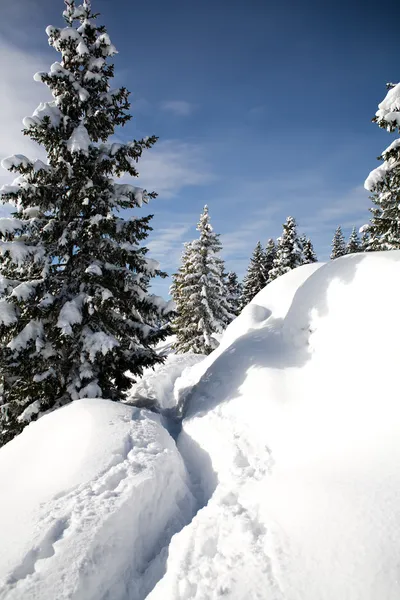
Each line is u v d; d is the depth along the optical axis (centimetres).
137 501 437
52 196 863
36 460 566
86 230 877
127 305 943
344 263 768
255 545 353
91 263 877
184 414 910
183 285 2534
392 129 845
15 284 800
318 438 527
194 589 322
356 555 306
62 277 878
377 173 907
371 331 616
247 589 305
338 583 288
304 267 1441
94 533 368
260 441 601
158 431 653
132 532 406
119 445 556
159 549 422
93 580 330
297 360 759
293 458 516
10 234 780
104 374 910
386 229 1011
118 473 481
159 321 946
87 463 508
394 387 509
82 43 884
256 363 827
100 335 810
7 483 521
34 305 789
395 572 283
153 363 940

---------------

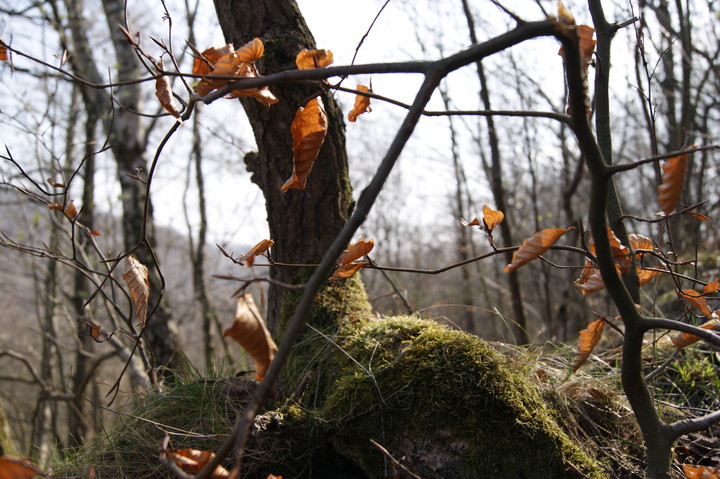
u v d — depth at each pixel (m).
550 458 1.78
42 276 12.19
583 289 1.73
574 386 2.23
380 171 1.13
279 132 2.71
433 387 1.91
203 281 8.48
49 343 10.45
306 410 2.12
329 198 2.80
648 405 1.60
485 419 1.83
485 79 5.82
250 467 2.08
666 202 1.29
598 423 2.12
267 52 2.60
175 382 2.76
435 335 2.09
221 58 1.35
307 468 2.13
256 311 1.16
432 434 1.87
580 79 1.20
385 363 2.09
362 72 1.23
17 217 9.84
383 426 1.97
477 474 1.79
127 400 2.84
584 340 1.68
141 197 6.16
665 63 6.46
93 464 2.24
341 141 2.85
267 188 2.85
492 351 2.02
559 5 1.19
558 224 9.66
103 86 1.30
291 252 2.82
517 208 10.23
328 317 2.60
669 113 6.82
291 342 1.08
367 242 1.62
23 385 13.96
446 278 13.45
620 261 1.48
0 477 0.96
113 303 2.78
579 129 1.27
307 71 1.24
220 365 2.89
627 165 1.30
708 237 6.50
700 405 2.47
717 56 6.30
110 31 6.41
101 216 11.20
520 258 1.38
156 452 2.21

---------------

-- WORK REQUIRED --
Reproduce exactly the lines of the records above from the one with "446 278 13.45" to the one with "156 452 2.21", both included, and leave out everything else.

-- SOLUTION --
446 278 13.45
620 261 1.48
0 477 0.96
113 303 2.78
579 129 1.27
307 71 1.24
220 365 2.89
627 165 1.30
708 237 6.50
700 405 2.47
717 56 6.30
110 31 6.41
101 216 11.20
520 258 1.38
156 452 2.21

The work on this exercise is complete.